[Start of section]
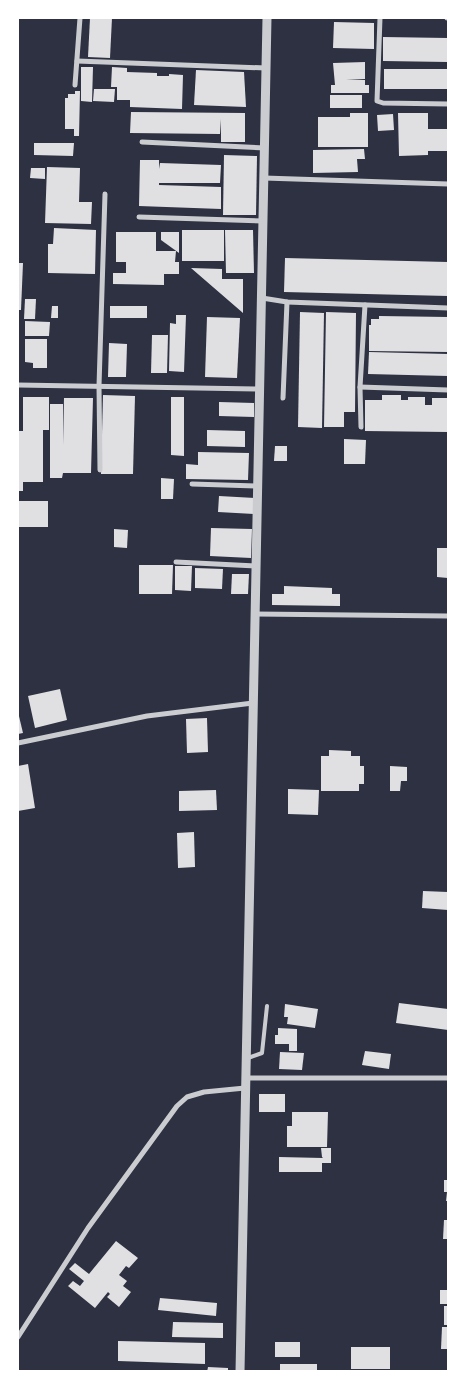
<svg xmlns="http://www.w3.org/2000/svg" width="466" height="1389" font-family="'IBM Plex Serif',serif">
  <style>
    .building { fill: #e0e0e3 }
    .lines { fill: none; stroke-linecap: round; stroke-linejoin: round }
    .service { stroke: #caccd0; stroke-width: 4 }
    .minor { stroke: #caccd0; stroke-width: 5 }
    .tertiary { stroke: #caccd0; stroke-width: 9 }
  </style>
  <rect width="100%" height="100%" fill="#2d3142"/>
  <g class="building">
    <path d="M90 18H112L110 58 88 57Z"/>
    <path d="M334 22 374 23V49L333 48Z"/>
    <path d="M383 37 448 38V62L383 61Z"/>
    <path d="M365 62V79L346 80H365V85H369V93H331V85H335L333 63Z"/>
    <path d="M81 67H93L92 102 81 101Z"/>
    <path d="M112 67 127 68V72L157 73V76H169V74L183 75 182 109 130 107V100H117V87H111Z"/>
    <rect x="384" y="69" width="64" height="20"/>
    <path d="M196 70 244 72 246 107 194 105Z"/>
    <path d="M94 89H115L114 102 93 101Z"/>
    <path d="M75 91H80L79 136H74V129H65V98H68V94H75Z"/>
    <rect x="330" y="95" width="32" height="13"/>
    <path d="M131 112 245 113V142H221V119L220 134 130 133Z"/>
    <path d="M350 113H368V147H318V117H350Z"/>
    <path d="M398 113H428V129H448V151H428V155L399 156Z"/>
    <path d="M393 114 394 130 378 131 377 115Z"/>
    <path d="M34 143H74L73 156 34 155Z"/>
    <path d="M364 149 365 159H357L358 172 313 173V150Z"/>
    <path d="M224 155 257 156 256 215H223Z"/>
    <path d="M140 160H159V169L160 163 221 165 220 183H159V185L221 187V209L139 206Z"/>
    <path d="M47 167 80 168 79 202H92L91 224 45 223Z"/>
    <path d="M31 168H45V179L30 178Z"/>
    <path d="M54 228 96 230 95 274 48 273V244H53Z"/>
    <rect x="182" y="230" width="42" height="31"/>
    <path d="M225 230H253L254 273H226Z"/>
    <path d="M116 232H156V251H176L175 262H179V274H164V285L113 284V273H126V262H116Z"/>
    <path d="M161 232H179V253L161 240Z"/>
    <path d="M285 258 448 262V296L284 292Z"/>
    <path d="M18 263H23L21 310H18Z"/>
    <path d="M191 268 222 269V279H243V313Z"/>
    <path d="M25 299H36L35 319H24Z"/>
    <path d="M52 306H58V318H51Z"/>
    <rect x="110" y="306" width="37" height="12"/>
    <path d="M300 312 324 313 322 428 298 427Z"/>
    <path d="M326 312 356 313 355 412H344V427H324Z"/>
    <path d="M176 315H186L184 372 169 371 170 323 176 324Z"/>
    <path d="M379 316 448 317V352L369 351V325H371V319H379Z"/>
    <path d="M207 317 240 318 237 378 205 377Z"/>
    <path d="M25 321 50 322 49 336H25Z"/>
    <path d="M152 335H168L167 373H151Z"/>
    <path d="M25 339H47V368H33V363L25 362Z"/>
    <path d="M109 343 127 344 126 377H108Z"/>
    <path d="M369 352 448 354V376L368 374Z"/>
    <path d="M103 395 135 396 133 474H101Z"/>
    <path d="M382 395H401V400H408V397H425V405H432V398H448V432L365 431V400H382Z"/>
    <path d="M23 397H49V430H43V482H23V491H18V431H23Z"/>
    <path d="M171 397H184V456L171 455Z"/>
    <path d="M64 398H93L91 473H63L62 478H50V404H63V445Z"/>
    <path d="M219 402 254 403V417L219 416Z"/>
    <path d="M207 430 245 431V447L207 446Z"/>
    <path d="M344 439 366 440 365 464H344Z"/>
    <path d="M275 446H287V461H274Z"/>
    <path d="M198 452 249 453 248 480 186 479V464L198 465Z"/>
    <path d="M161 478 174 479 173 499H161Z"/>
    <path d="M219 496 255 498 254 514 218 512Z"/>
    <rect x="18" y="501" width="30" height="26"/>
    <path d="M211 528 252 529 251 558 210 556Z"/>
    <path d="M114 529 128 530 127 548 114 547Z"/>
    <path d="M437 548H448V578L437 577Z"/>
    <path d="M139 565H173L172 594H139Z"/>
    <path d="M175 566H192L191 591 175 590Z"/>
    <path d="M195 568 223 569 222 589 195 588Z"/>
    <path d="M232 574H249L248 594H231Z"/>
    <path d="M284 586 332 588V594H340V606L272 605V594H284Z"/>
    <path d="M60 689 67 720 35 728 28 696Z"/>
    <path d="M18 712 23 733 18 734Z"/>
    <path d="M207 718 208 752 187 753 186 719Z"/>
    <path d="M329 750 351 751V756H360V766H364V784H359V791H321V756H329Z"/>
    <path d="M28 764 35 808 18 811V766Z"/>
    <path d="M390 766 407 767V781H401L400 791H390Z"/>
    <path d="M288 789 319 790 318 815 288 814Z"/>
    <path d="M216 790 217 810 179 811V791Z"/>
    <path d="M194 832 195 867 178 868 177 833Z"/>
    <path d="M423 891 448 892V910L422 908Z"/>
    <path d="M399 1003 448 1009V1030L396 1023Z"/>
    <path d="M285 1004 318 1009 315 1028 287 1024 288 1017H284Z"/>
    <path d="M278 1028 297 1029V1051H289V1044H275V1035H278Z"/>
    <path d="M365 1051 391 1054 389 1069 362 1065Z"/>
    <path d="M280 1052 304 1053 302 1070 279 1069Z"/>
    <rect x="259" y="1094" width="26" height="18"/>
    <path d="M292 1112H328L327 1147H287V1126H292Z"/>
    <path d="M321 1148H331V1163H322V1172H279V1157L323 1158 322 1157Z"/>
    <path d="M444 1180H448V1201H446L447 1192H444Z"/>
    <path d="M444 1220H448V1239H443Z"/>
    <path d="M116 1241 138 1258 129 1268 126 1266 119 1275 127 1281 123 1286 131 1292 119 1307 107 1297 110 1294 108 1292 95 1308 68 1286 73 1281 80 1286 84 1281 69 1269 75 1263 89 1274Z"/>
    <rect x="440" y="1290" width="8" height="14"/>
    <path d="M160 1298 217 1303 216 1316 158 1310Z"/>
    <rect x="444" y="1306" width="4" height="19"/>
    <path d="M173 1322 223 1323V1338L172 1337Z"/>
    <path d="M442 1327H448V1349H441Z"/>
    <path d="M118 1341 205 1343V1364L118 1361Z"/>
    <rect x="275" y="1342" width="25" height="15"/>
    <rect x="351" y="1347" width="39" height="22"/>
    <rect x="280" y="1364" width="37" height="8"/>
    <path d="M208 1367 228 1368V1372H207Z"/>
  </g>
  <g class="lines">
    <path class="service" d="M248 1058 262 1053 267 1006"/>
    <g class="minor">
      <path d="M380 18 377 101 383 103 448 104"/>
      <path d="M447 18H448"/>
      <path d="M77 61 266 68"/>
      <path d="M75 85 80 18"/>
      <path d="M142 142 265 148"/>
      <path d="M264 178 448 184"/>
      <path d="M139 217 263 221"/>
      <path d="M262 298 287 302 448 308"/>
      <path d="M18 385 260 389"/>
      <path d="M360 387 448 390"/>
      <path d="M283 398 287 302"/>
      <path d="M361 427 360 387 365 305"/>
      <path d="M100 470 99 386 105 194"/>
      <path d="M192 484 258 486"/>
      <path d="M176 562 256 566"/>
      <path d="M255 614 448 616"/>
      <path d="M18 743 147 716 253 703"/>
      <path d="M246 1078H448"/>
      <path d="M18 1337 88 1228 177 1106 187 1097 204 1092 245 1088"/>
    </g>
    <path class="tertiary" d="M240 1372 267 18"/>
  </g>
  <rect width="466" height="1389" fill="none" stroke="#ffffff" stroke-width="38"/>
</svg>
[End of section]
[Start of section]
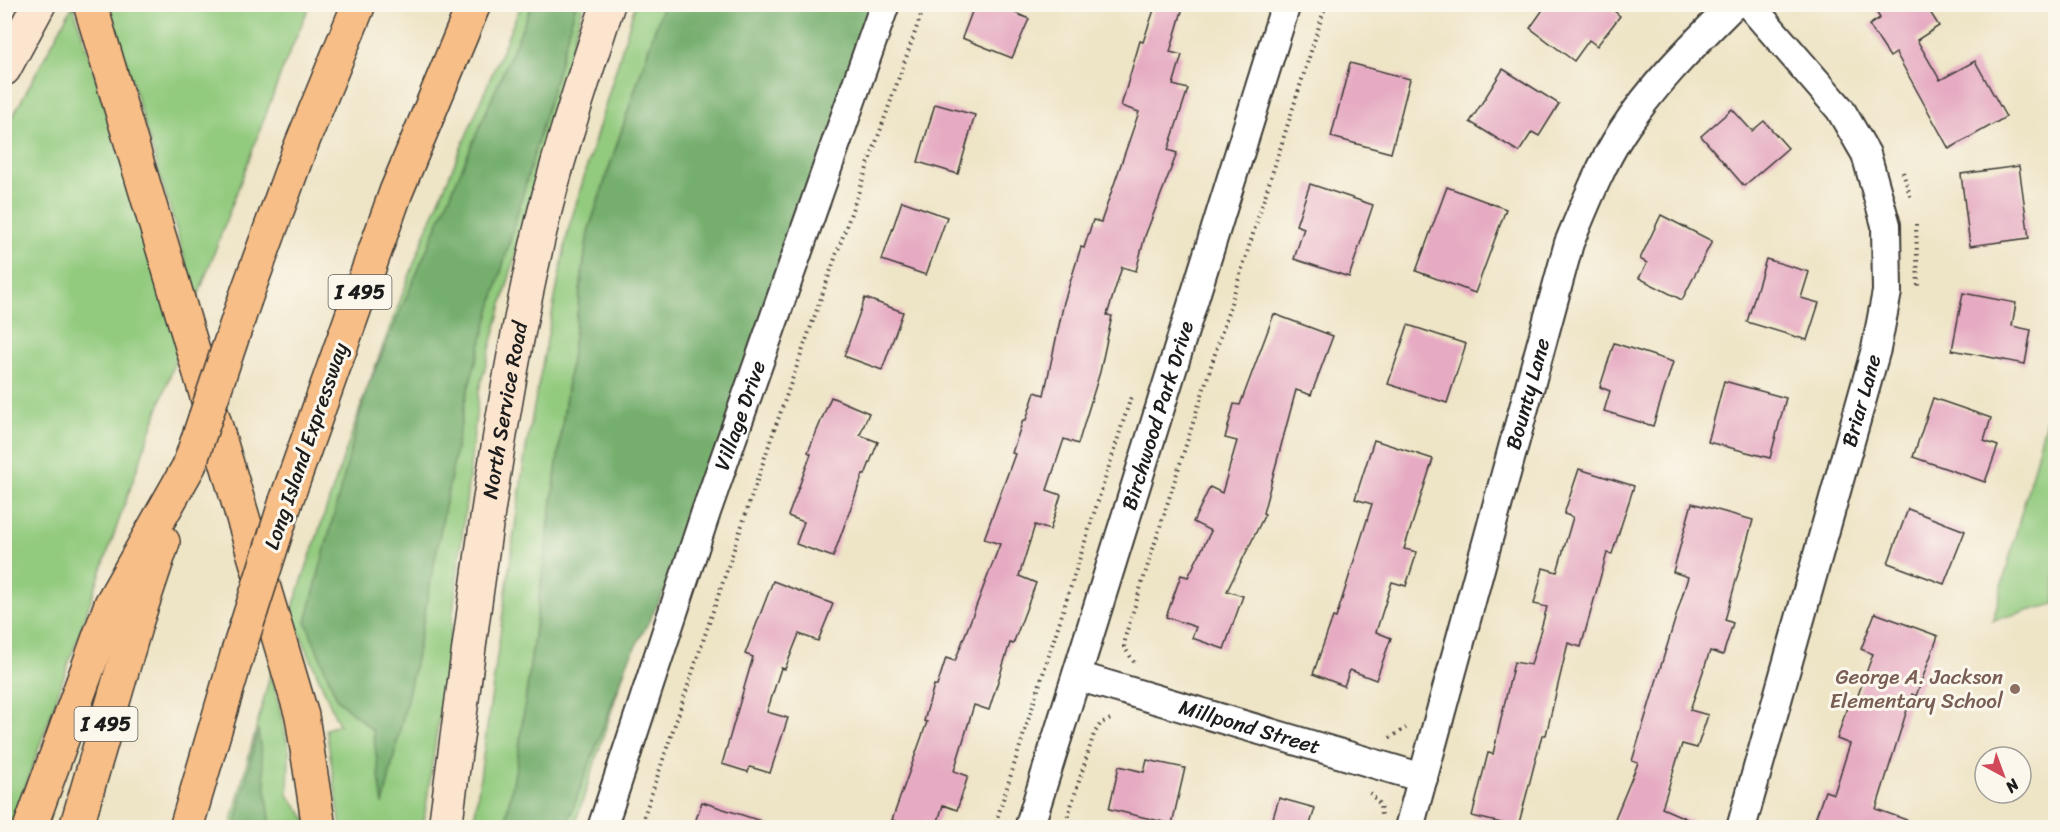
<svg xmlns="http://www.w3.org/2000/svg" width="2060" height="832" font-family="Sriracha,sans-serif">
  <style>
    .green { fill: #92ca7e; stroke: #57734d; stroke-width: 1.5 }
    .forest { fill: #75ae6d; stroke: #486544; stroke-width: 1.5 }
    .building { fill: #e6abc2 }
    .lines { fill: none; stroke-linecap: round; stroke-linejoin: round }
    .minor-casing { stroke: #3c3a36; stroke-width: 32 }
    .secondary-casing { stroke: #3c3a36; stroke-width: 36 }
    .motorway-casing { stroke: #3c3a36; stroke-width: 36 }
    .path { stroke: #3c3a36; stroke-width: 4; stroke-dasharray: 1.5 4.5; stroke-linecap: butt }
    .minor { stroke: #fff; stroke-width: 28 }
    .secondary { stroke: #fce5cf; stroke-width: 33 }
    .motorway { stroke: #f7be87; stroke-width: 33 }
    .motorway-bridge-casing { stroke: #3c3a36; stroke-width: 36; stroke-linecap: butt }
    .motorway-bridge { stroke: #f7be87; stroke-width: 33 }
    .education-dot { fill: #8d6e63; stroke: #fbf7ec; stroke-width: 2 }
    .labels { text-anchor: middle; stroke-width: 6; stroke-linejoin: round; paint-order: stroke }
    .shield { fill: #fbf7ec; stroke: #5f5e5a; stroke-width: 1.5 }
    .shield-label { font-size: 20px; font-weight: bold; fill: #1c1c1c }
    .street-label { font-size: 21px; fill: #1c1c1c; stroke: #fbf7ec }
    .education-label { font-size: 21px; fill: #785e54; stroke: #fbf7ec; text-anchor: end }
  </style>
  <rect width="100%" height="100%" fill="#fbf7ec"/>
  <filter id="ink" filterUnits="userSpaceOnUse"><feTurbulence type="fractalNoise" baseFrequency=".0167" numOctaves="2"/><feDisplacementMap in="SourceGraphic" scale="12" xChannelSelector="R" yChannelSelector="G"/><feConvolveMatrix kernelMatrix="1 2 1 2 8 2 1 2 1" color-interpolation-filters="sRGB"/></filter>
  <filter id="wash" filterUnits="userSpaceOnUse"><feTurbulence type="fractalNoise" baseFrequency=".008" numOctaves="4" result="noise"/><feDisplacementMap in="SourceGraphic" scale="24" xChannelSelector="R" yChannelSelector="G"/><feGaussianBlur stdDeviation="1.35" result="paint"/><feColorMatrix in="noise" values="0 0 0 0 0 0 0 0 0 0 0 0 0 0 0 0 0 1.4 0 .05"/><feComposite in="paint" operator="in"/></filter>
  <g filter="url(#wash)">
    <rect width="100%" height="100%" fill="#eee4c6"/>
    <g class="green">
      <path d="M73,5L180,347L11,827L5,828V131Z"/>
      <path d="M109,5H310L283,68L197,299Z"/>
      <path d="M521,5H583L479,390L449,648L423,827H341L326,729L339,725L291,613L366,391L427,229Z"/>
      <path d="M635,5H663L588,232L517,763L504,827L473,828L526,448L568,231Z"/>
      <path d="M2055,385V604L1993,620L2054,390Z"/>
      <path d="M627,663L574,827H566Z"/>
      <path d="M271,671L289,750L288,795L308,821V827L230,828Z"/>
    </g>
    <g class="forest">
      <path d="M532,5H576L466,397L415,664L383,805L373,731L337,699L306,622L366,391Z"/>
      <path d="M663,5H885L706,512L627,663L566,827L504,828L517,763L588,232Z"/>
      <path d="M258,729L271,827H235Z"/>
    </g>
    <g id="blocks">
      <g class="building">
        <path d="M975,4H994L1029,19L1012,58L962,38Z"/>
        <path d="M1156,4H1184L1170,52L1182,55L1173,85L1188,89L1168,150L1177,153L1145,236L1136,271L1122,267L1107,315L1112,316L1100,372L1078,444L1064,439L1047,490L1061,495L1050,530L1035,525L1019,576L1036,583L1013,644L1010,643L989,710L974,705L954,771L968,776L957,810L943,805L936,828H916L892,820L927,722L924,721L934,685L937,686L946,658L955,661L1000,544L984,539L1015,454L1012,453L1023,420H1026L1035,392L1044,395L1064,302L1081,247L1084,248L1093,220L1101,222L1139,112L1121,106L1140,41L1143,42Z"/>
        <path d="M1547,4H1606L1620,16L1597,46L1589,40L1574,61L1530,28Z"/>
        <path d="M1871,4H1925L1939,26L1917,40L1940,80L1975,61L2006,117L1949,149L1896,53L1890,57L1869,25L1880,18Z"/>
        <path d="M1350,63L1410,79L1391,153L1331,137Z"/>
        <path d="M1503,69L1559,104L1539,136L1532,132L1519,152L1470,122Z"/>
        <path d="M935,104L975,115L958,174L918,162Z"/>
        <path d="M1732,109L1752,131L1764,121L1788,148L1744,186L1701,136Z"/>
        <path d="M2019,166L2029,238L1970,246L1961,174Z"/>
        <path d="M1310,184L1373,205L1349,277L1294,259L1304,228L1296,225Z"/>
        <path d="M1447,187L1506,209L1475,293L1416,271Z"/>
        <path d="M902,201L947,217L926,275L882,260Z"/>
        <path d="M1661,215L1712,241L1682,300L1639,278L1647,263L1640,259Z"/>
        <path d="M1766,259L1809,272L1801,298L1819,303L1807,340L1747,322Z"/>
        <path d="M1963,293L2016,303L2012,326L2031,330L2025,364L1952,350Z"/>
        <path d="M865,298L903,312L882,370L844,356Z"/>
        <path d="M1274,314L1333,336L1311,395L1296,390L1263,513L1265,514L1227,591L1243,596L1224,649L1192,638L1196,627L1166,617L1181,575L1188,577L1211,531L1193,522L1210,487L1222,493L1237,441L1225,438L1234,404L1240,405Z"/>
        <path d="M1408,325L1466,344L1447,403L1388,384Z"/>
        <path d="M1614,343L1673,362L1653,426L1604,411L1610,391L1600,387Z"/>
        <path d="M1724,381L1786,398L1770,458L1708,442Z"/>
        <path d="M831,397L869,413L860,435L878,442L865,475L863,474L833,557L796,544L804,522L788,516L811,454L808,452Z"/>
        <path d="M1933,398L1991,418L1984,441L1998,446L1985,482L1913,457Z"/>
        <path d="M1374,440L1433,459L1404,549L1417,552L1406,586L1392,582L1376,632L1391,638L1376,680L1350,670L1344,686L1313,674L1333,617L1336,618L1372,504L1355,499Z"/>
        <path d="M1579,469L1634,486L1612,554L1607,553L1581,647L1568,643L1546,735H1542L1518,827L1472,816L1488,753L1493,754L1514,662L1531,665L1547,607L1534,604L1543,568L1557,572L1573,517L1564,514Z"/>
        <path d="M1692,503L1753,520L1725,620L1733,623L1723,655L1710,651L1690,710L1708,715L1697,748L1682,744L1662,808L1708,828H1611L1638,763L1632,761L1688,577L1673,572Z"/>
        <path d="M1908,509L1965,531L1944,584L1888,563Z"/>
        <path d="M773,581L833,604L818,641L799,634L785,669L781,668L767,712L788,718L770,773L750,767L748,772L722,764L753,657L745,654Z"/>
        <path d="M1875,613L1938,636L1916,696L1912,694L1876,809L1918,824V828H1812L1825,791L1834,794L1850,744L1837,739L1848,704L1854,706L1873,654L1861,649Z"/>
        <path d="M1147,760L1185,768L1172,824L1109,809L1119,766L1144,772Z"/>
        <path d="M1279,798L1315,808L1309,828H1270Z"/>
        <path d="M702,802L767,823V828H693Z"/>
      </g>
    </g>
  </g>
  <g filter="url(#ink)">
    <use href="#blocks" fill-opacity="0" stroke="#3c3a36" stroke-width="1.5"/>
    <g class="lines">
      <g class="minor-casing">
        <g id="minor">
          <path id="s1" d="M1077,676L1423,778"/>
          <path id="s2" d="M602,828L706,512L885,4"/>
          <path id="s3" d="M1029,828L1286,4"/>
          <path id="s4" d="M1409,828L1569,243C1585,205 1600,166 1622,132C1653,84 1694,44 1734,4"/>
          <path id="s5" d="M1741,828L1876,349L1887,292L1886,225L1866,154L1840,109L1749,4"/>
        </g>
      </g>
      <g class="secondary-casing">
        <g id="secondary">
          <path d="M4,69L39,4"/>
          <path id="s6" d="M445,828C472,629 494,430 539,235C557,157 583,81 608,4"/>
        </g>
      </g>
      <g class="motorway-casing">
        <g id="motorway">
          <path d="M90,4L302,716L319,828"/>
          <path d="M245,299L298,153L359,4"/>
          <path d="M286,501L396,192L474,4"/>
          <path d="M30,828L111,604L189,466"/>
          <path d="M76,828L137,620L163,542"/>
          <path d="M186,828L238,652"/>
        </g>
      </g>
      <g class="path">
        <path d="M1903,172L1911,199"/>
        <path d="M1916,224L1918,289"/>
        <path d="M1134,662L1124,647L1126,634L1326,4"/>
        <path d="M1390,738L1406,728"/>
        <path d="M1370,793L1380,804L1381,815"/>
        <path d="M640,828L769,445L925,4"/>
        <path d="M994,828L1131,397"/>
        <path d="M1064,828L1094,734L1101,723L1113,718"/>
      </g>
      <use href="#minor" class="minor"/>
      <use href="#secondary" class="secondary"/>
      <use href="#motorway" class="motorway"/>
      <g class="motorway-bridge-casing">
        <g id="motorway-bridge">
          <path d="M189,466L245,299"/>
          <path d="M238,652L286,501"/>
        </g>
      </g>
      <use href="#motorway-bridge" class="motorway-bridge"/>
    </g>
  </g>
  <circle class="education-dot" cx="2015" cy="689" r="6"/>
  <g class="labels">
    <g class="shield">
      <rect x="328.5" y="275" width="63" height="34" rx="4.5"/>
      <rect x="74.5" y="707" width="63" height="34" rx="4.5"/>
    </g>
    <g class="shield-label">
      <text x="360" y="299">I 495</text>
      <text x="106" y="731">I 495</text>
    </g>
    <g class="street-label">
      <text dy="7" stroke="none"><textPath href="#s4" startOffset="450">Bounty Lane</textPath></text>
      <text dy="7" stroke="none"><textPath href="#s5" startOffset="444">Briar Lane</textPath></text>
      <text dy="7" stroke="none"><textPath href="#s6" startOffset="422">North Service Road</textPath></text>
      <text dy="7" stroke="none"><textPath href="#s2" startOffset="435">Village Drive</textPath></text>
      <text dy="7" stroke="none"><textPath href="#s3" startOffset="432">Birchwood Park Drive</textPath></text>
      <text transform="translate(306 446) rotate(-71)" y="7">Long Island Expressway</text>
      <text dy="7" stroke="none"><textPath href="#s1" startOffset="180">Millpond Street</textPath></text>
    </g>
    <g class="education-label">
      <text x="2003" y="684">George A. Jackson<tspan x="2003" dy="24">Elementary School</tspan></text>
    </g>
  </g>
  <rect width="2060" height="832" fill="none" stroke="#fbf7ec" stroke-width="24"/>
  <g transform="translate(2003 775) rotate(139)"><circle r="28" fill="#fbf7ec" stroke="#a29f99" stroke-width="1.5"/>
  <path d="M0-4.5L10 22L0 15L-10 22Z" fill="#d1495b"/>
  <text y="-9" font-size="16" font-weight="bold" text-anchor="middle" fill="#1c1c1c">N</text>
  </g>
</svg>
[End of section]
Output each line of the listing above that has "green".

* _REPLY_:
    .green { fill: #92ca7e; stroke: #57734d; stroke-width: 1.5 }
    <g class="green">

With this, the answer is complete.